I'm already using PaleMoon for more and more regular browsing - Mozilla are beginning to push me fully in that direction.
"I've got FF set to use a separate search field so I DON'T want search and shonky suggestions added to the address bar when all I'm trying to do is enter an address myself!"
Does unticking Preferences | Search | Provide Search Suggestions help at all still? I'm on the current ESR one (68.xish). I still get the 'helpful' search suggestions in the separate search box though
In the search preferences, you can't turn off the "helpful" stuff, but you can tell it to put a separate search bar up there. Then, go back to "customize" and remove it. My URL bar went back to not being the fat thing. Now, how do I get rid of the >> saying I have more bookmarks, when they are actually all shown.....
You've not put something in the overflow menu have you? That creates >> on the top line, just before the hamburger menu.
If you've got >> on the end of your bookmarks toolbar, then I'd suggest editing some of the icon titles to make them shorter, as you need a fair bit of clear space to prevent the >> from appearing.
(I'm on FF76 on Debian)
>How about they stop trying to chase Chrome
It is worse than that.
With the integration of password management, they are also chasing: the dedicated password manager vendors and all the security suite vendors that now include a password manager.
Personally, I use LastPass for a reason - its cross-platform, not locked to a specific browser or security suite. I suspect others use other reputable password managers for similar reasons. So this just becomes yet another feature that will be turned off, just as I uninstalled the free version of Kaspersky's password manager that gets included with their security suite.
Given browsers are becoming an entire containered OS, I suggest it is about time they started having published API's and better support for third-party enhancements. Perhaps this is something the Open Group could resolve and deliver a POSIX standard.
So Mozilla is rolling out an integrated password manager.

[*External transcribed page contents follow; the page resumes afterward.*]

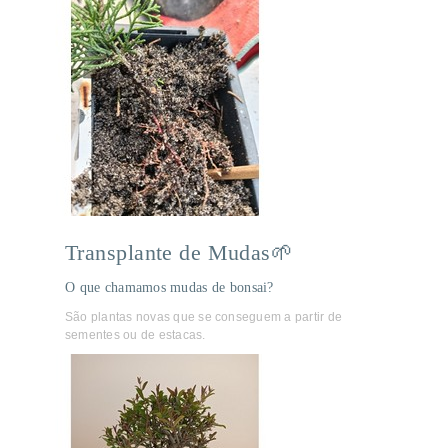
Transplante de Mudas🌱
O que chamamos mudas de bonsai?
São plantas novas que se conseguem a partir de
sementes ou de estacas.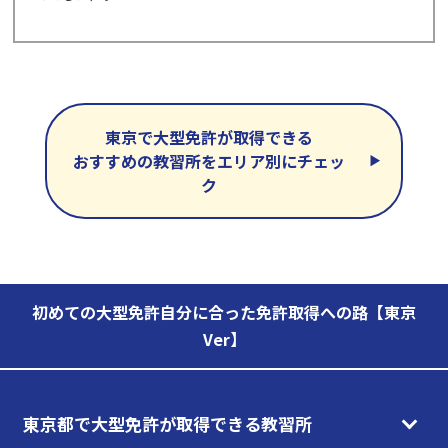
東京で大型免許が取得できる
おすすめの教習所をエリア別にチェッ
ク
初めての大型免許自分に合った免許取得への路【東京
Ver】
東京都で大型免許が取得できる教習所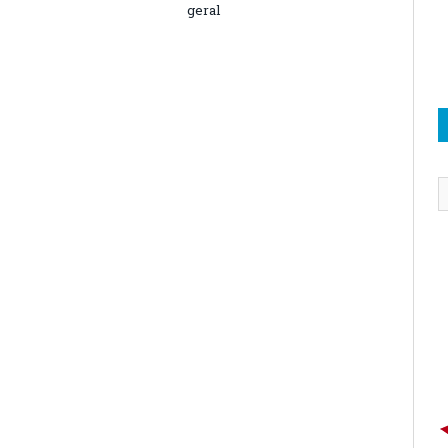
geral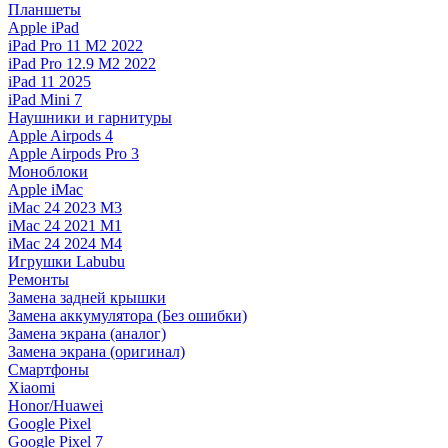
Планшеты
Apple iPad
iPad Pro 11 M2 2022
iPad Pro 12.9 M2 2022
iPad 11 2025
iPad Mini 7
Наушники и гарнитуры
Apple Airpods 4
Apple Airpods Pro 3
Моноблоки
Apple iMac
iMac 24 2023 M3
iMac 24 2021 M1
iMac 24 2024 M4
Игрушки Labubu
Ремонты
Замена задней крышки
Замена аккумулятора (Без ошибки)
Замена экрана (аналог)
Замена экрана (оригинал)
Смартфоны
Xiaomi
Honor/Huawei
Google Pixel
Google Pixel 7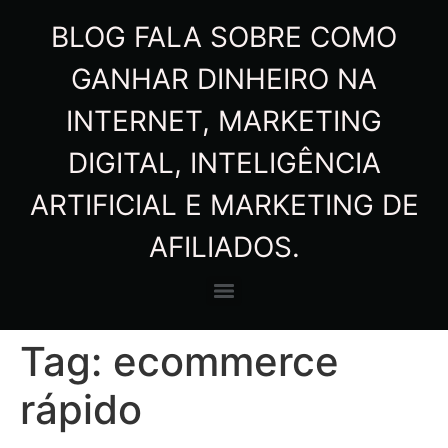
BLOG FALA SOBRE COMO
GANHAR DINHEIRO NA
INTERNET, MARKETING
DIGITAL, INTELIGÊNCIA
ARTIFICIAL E MARKETING DE
AFILIADOS.
Tag:
ecommerce
rápido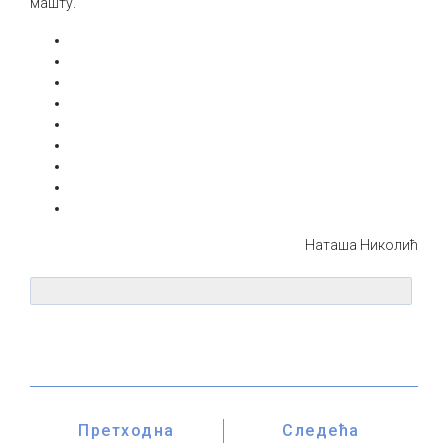
машту.
Наташа Николић
Претходна
Следећа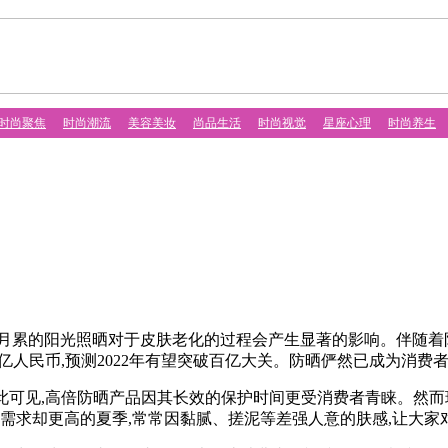
时尚聚焦
时尚潮流
美容美妆
尚品生活
时尚视觉
星座心理
时尚养生
累的阳光照晒对于皮肤老化的过程会产生显著的影响。伴随着防
达90亿人民币,预测2022年有望突破百亿大关。防晒俨然已成为消
此可见,高倍防晒产品因其长效的保护时间更受消费者青睐。然而
晒需求却更高的夏季,常常因黏腻、搓泥等差强人意的肤感,让大家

On all my Firefox installations, desktop and mobile, the autofill password is borked. Sometimes I get complete autofill; sometimes the fields refuse to get filled in at all; or, more often, I must supply the username first before Firefox decides to complete the rest. Sometimes things work, sometimes it doesn't.

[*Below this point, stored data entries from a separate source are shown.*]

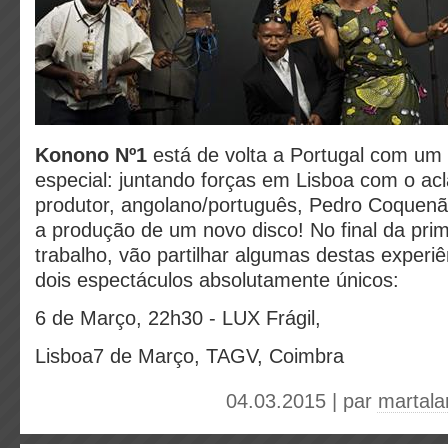
Konono Nº1
está de volta a Portugal com um 
especial: juntando forças em Lisboa com o a
produtor, angolano/português, Pedro Coquen
a produção de um novo disco! No final da pri
trabalho, vão partilhar algumas destas experi
dois espectáculos absolutamente únicos:
6 de Março, 22h30 - LUX Frágil,
Lisboa7 de Março, TAGV, Coimbra
04.03.2015 | par
martala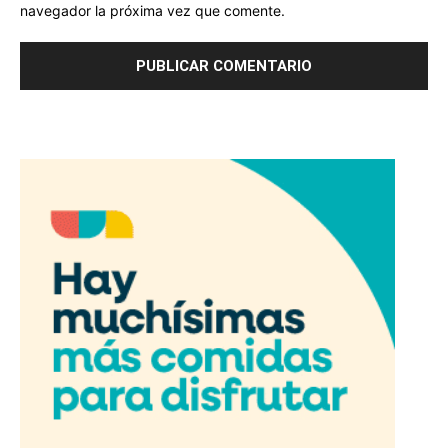
navegador la próxima vez que comente.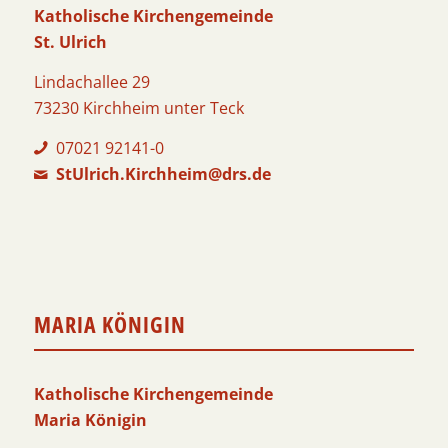
Katholische Kirchengemeinde
St. Ulrich
Lindachallee 29
73230 Kirchheim unter Teck
07021 92141-0
StUlrich.Kirchheim@drs.de
MARIA KÖNIGIN
Katholische Kirchengemeinde
Maria Königin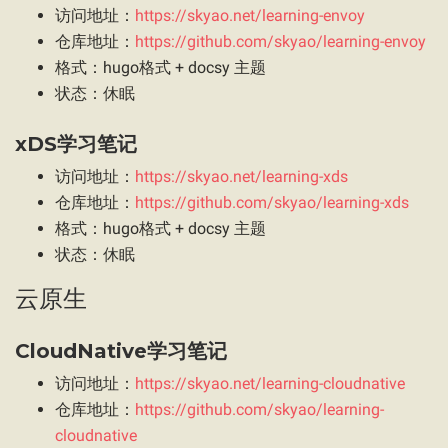
访问地址：
https://skyao.net/learning-envoy
仓库地址：
https://github.com/skyao/learning-envoy
格式：hugo格式 + docsy 主题
状态：休眠
xDS学习笔记
访问地址：
https://skyao.net/learning-xds
仓库地址：
https://github.com/skyao/learning-xds
格式：hugo格式 + docsy 主题
状态：休眠
云原生
CloudNative学习笔记
访问地址：
https://skyao.net/learning-cloudnative
仓库地址：
https://github.com/skyao/learning-
cloudnative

How about you fix that first, you damn idiots Mozilla, instead of worrying about integrating yet ANOTHER "feature" we may or may not want??!!
Dunno, maybe i'm special but FF has been fine for me from day one. FF plus NoScript means I am comfortable about browsing, never come across a site that didn't work for me (after fiddling with NoScripts permissions). Chrome will never find a home here, I give enough info to Google on my phone, not going to let them join the dots.

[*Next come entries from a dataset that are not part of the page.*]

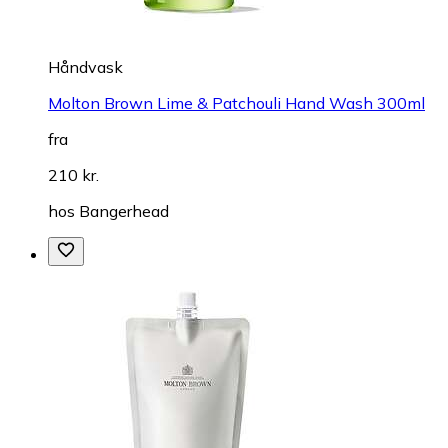
Håndvask
Molton Brown Lime & Patchouli Hand Wash 300ml
fra
210 kr.
hos
Bangerhead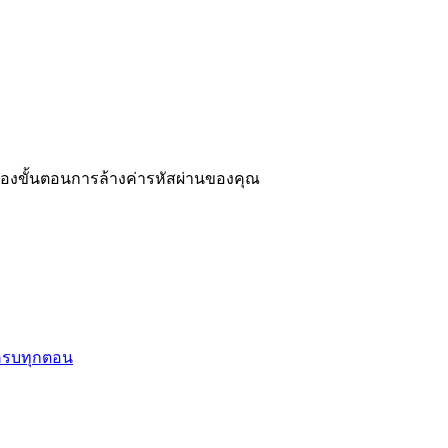
ของขั้นตอนการล้างค่ารหัสผ่านของคุณ
ด ครบทุกตอน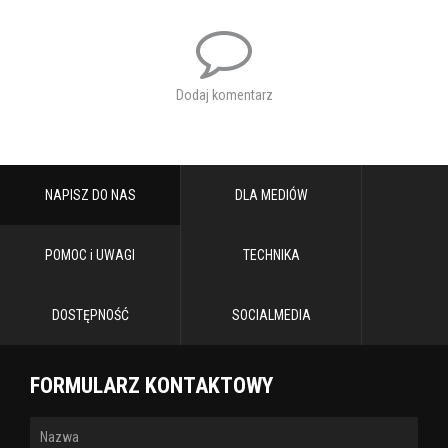
Dodaj komentarz
NAPISZ DO NAS
DLA MEDIÓW
POMOC i UWAGI
TECHNIKA
DOSTĘPNOŚĆ
SOCIALMEDIA
FORMULARZ KONTAKTOWY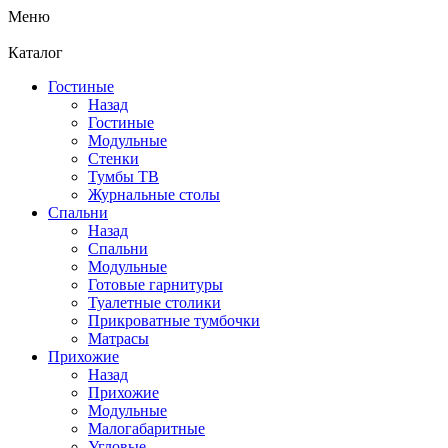
Меню
Каталог
Гостиные
Назад
Гостиные
Модульные
Стенки
Тумбы ТВ
Журнальные столы
Спальни
Назад
Спальни
Модульные
Готовые гарнитуры
Туалетные столики
Прикроватные тумбочки
Матрасы
Прихожие
Назад
Прихожие
Модульные
Малогабаритные
Угловые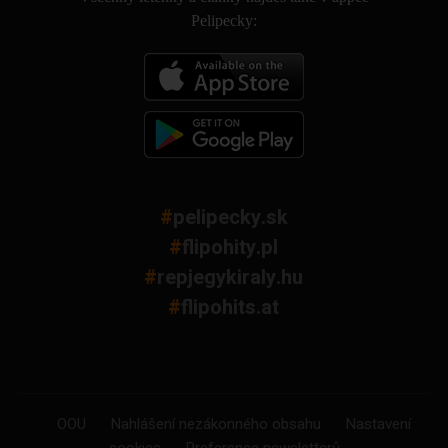
Pelipecky:
#
pelipecky.sk
#
flipohity.pl
#
repjegykiraly.hu
#
flipohits.at
OOU
Nahlášení nezákonného obsahu
Nastavení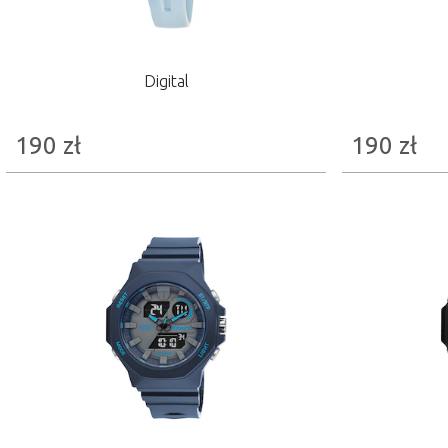
Digital
190
zł
190
zł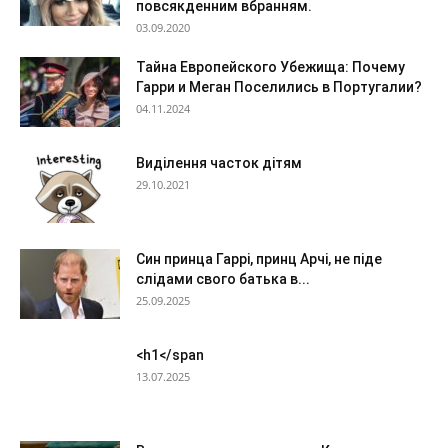
повсякденним вбранням.
03.09.2020
Тайна Европейского Убежища: Почему
Гарри и Меган Поселились в Португалии?
04.11.2024
Виділення часток дітям
29.10.2021
Син принца Гаррі, принц Арчі, не піде
слідами свого батька в...
25.09.2025
<h1</span
13.07.2025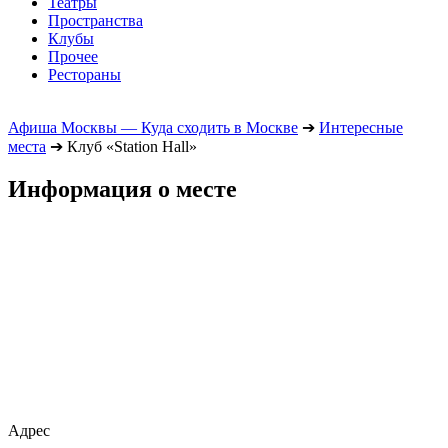
Театры
Пространства
Клубы
Прочее
Рестораны
Афиша Москвы — Куда сходить в Москве
➔
Интересные
места
➔
Клуб «Station Hall»
Информация о месте
Адрес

"It will also prompt to update passwords if you have an account on a breached website and have used the same password elsewhere ..."
You mean it's keeping a record of your password use somewhere within Firefox? No chance of that being a tempting attack target then?
"Complex, secure passwords can now be generated within the browser ..."
Secure against what? There's no such thing as universally secure - what threat are they contemplating?
"Complexity", as normally envisaged by password enthusiasts, is no more than "looks random to me", which means absolutely nothing in terms of real security. After over a quarter of a century of password rule making it's about time the basic principles of randomness got taken on board, including what it really means, when it's useful and when it isn't.
Apart from which, I don't want my browser vendor to give me guidance or advice, let alone make decisions on my behalf - I want them to give me a stable, reliable and entirely transparent tool within which I can make my own decisions.